- Requirement
Will you give every entry again exactly as it stands?

↓

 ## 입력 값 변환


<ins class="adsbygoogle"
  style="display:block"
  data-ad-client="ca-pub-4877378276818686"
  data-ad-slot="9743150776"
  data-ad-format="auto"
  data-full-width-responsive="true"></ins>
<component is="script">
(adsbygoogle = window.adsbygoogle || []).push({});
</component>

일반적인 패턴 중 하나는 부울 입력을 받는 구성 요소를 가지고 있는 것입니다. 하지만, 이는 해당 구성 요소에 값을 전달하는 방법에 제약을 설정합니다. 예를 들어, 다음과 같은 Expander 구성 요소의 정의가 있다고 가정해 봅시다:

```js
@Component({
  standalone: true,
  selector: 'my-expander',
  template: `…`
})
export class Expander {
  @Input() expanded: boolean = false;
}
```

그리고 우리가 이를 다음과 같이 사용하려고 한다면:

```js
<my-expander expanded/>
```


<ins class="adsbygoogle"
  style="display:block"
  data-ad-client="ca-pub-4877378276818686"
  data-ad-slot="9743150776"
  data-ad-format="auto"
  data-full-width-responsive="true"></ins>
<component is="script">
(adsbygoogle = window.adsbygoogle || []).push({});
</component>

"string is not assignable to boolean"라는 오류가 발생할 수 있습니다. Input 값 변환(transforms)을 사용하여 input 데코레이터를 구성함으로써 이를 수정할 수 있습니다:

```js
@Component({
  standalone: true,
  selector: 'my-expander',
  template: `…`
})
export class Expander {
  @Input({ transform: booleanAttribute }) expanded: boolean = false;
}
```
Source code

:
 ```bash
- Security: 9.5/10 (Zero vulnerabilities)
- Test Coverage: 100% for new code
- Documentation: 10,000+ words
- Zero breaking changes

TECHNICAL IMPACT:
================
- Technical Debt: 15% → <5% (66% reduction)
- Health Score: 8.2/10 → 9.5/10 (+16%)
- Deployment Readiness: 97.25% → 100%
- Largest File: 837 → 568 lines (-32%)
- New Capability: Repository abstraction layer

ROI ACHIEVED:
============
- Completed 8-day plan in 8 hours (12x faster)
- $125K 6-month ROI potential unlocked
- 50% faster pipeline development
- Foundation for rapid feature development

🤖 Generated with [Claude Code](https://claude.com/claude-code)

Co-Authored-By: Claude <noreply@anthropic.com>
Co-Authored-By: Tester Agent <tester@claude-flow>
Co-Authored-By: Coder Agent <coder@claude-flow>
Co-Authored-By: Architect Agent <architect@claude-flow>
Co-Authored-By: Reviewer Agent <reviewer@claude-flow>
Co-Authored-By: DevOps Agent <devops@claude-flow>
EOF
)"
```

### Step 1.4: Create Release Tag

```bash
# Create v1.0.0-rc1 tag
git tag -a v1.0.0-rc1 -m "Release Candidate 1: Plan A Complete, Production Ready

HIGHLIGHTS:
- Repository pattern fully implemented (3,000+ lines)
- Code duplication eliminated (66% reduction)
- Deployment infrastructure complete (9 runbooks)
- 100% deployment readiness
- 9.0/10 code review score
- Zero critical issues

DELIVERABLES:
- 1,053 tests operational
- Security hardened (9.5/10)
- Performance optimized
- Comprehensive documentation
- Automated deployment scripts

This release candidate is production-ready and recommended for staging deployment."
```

↑

- Response
 ## 입력 값 변환


<ins class="adsbygoogle"
  style="display:block"
  data-ad-client="ca-pub-4877378276818686"
  data-ad-slot="9743150776"
  data-ad-format="auto"
  data-full-width-responsive="true"></ins>
<component is="script">
(adsbygoogle = window.adsbygoogle || []).push({});
</component>

일반적인 패턴 중 하나는 부울 입력을 받는 구성 요소를 가지고 있는 것입니다. 하지만, 이는 해당 구성 요소에 값을 전달하는 방법에 제약을 설정합니다. 예를 들어, 다음과 같은 Expander 구성 요소의 정의가 있다고 가정해 봅시다:

```js
@Component({
  standalone: true,
  selector: 'my-expander',
  template: `…`
})
export class Expander {
  @Input() expanded: boolean = false;
}
```

그리고 우리가 이를 다음과 같이 사용하려고 한다면:

```js
<my-expander expanded/>
```


<ins class="adsbygoogle"
  style="display:block"
  data-ad-client="ca-pub-4877378276818686"
  data-ad-slot="9743150776"
  data-ad-format="auto"
  data-full-width-responsive="true"></ins>
<component is="script">
(adsbygoogle = window.adsbygoogle || []).push({});
</component>

"string is not assignable to boolean"라는 오류가 발생할 수 있습니다. Input 값 변환(transforms)을 사용하여 input 데코레이터를 구성함으로써 이를 수정할 수 있습니다:

```js
@Component({
  standalone: true,
  selector: 'my-expander',
  template: `…`
})
export class Expander {
  @Input({ transform: booleanAttribute }) expanded: boolean = false;
}
```
Source code

:
 ```bash
- Security: 9.5/10 (Zero vulnerabilities)
- Test Coverage: 100% for new code
- Documentation: 10,000+ words
- Zero breaking changes

TECHNICAL IMPACT:
================
- Technical Debt: 15% → <5% (66% reduction)
- Health Score: 8.2/10 → 9.5/10 (+16%)
- Deployment Readiness: 97.25% → 100%
- Largest File: 837 → 568 lines (-32%)
- New Capability: Repository abstraction layer

ROI ACHIEVED:
============
- Completed 8-day plan in 8 hours (12x faster)
- $125K 6-month ROI potential unlocked
- 50% faster pipeline development
- Foundation for rapid feature development

🤖 Generated with [Claude Code](https://claude.com/claude-code)

Co-Authored-By: Claude <noreply@anthropic.com>
Co-Authored-By: Tester Agent <tester@claude-flow>
Co-Authored-By: Coder Agent <coder@claude-flow>
Co-Authored-By: Architect Agent <architect@claude-flow>
Co-Authored-By: Reviewer Agent <reviewer@claude-flow>
Co-Authored-By: DevOps Agent <devops@claude-flow>
EOF
)"
```

### Step 1.4: Create Release Tag

```bash
# Create v1.0.0-rc1 tag
git tag -a v1.0.0-rc1 -m "Release Candidate 1: Plan A Complete, Production Ready

HIGHLIGHTS:
- Repository pattern fully implemented (3,000+ lines)
- Code duplication eliminated (66% reduction)
- Deployment infrastructure complete (9 runbooks)
- 100% deployment readiness
- 9.0/10 code review score
- Zero critical issues

DELIVERABLES:
- 1,053 tests operational
- Security hardened (9.5/10)
- Performance optimized
- Comprehensive documentation
- Automated deployment scripts

This release candidate is production-ready and recommended for staging deployment."
```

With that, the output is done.